In Ghostbusters, Ray Stantz references Gozer's entrance into our reality as the biggest interdimensional cross-rip since the Tunguska blast of 1909. Coincidentally, that same year saw the founding of Keene Normal School as a teachers college. Later, it would become part of the University System of New Hampshire as Keene State College (abbreviated KSC, which some of the less charitable of us at UNH would claim stood for "Kinda Sorta College").
Two hours down 101 west from the Durham campus, Keene seemed to inhabit another world, in a very different way than did its sister school, Plymouth State College. (PSC, or Piddly Shit College. To be fair, we self-referenced as the University of No Hope.) While Plymouth perched in the mountains as a kind of harmless ski-bum party paradise, Keene State clung to the Vermont-NH border like a benevolent barnacle, a junior varsity in-state safety school. I know plenty of people who got good educations there, and I know it's a fine school. You just never stop making fun of your little sister.
My memories of Keene State come largely from meetings of the USSB, the University System Student Board. Student representatives from UNH, Plymouth, and Keene would gather to discuss student political issues and to work with our student trustee to fashion our collective agenda in regard to trustee business. These were fascinating summits, largely for the insight they provided on the kind of leadership our fellow student bodies elected and the issues they chose to care about. Our UNH delegation always found it of interest that tuition and fees were not at the top of the list, and that our ongoing struggle to expand student autonomy simply wasn't on the radar screens at these other campuses.

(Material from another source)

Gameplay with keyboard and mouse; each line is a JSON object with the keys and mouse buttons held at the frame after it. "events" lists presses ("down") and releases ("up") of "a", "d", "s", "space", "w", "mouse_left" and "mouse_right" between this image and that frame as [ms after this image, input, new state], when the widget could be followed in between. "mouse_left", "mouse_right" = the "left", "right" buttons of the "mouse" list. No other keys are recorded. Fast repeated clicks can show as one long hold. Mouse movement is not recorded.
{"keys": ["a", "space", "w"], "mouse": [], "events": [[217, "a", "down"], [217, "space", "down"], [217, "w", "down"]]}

Almost without fail, especially at Keene, the focus seemed to be on student life questions, ski holidays or - shudder - the pumpkin festival. I can vividly remember sitting down at Keene with my counterpart student body president as she waxed poetic about the friggin' pumpkins. We were trying to build a student coalition to address our joint financial concerns across the system, and this woman couldn't shut up about pumpkins. We couldn't get them out of their gourd obsession.
Sure, you might say, this was a singular experience. Nope. Over three years of attending these meetings in different capacities, meeting three different spates of KSC student leadership, this abject disinterest in hard issues was a constant. It honestly made me glad when the festival was canceled. I wonder what the heck their student leaders talk about now.